FACTS OF THE CASE (Professional Language)
- The
petitioners — Lokesh Pathak, M.P. Pathak through LRs, and Art N Glass
India Pvt. Ltd. — challenged actions of the Designated Committee,
SVLDRS, Central GST, Delhi West for refusing to issue discharge
certificates under the Sabka Vishwas (Legacy Dispute Resolution)
Scheme, 2019 (SVLDR Scheme) in respect of show cause notices issued
prior to 30th June 2019.
- Searches
were conducted by DGCEI in November 2004 at the petitioner entities
resulting in seizures of goods and cash. Show cause notices were issued on
28th April 2005 demanding duty, interest, and penalties, and proposing
confiscation of goods and imposition of redemption fine for release of
confiscated goods.
- The
original adjudicating authority confirmed duty liability, confiscated
goods and cash, and imposed penalties, including redemption fines under
Section 34 of the Central Excise Act, 1944. Appeals were filed before
CESTAT, which remitted matters back for fresh adjudication without
deciding on merits.
- The petitioners applied under the SVLDR Scheme in December 2019, declaring tax dues.
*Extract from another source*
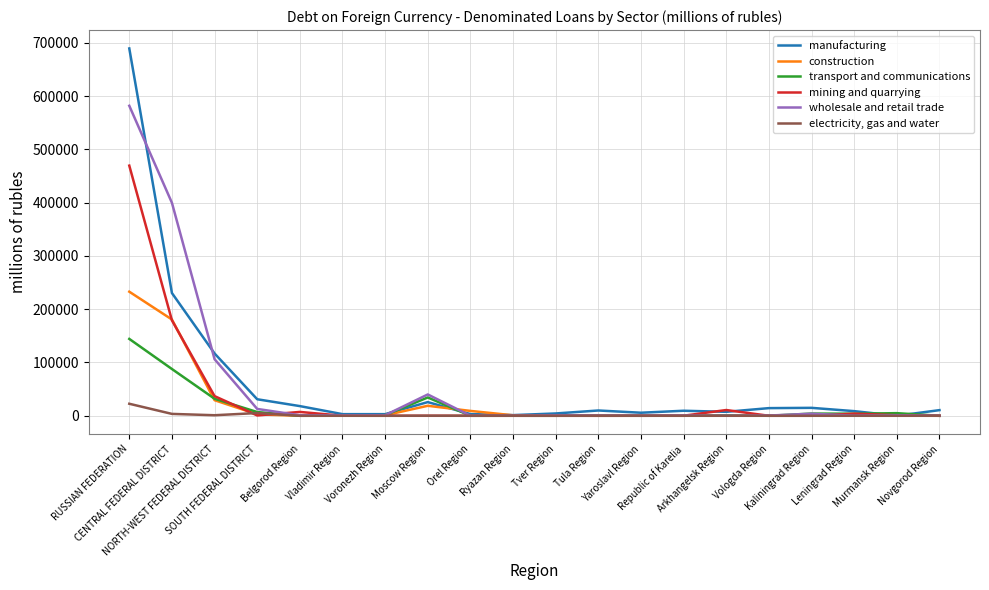

In construction, how many points are higher than both neighbors (excluding endpoints)?

4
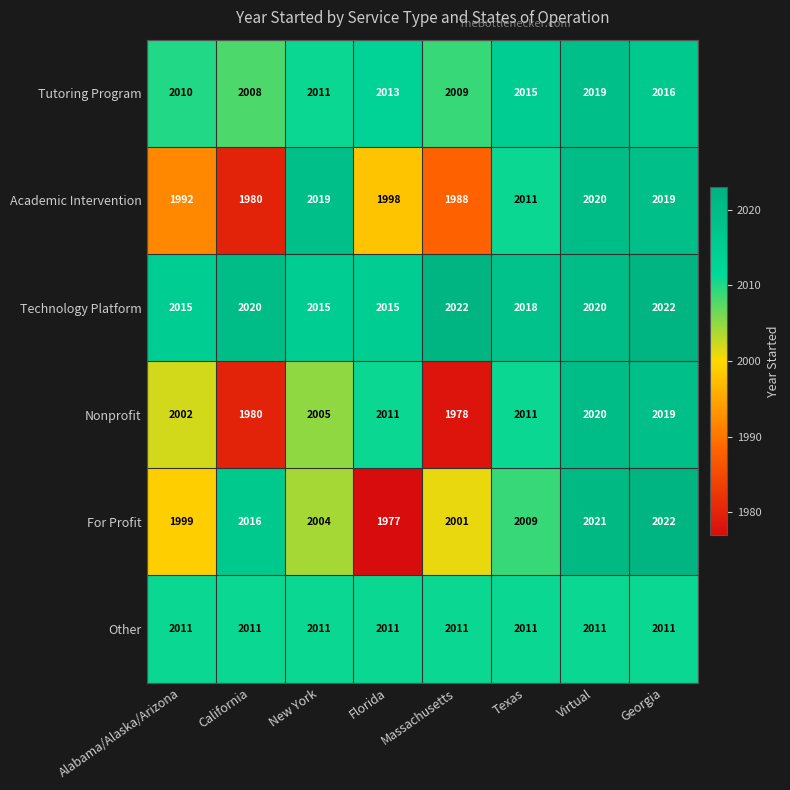

Read the Other value at Texas.

2011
The Designated Committee treated matters involving seizure and redemption fine as not covered under the SVLDR Scheme. Aggrieved, the petitioners approached this Court.
ISSUES INVOLVED
- Whether
matters involving seizure of goods and redemption fine consequent
to seizure/ confiscation can be covered under the SVLDR Scheme, 2019.
- Whether
redemption fine constitutes duty, interest, or penalty under the
Scheme and thus whether such amount is eligible for relief/discharge
certificate under Section 129 of the Scheme.
- Whether the petitioners were ineligible for the SVLDR Scheme benefits by reason of having appeals decided before 30th June 2019 (Section 125(1)(a) of the Scheme).
PETITIONER’S ARGUMENTS
- The
petitioners submitted that seizure cases, including those involving
redemption fine, were eligible for coverage under the SVLDR Scheme given
that the original show cause notices were issued prior to 30th June 2019
and adjudication was pending due to remand by CESTAT.
- Petitioners
argued that redemption fine is not a separate category of penalty but
flows from confiscation as a consequence of non‑payment of duty, and
therefore must be considered within the ambit of “amount payable” under
Section 121, 123 and Section 124 of the Scheme.
- It was contended that the remand by CESTAT meant that no final adjudication was concluded and therefore the petitioners did not fall under the exclusion criteria of Section 125(1)(a) of the SVLDR Scheme.
RESPONDENT’S ARGUMENTS
- The
Department contended that petitioners were ineligible for the Scheme’s
benefits because appeals had been filed and heard before 30th June 2019
under Section 125(1)(a) of the SVLDR Scheme.
- The Designated Committee maintained that seizure matters and redemption fines were excluded from Scheme coverage since they were not expressly listed as eligible tax dues and such fines cannot be considered part of duty/penalty for SVLDR relief.
COURT FINDINGS AND ORDERS
- The
Court held that the remand by CESTAT did not amount to a final decision on
merits; thus, the petitioners were not ineligible under Section 125(1)(a)
of the SVLDR Scheme.
- The
Court clarified that what constitutes tax dues and amounts payable under
the Scheme must include duty and penalty connected to the original show
cause notice, and the Scheme benefits were available for disputes pending
as of 30th June 2019.
- The
Court further opined that redemption fine is consequential to
confiscation and flows from non‑payment of duty; therefore it cannot
be excluded from the definition of penalty and should be considered part
of the amount payable under the Scheme.
- Reliance
was placed on High Court precedents (e.g. Allahabad High Court in M/s
Jay Shree Industries regarding classification of redemption fine as
penalty) and similar rulings that redemption fine is within the scope of
penalty under indirect tax law.
- In view of the above, the Court allowed the petitions, directing the authorities to consider petitioners’ applications under the SVLDR Scheme and issue discharge certificates in accordance with law.
IMPORTANT CLARIFICATIONS
- Redemption
fine imposed in lieu of confiscation is not separate from penalty
and must be treated as part of tax dues under the SVLDR Scheme.
- An
appeal merely remanded by the appellate tribunal (CESTAT) does not
constitute a decision on merits for the purposes of exclusion under
Section 125(1)(a).
- Discharge certificates under the SVLDR Scheme are required to be issued when amounts payable are duly paid under Section 129 of the Scheme.
SECTIONS INVOLVED
- Sabka
Vishwas (Legacy Dispute Resolution) Scheme, 2019:
Sections 121, 123, 124, 125, 129.
- Central Excise Act, 1944: Sections 34 (redemption fine), Section 12F (search & seizure).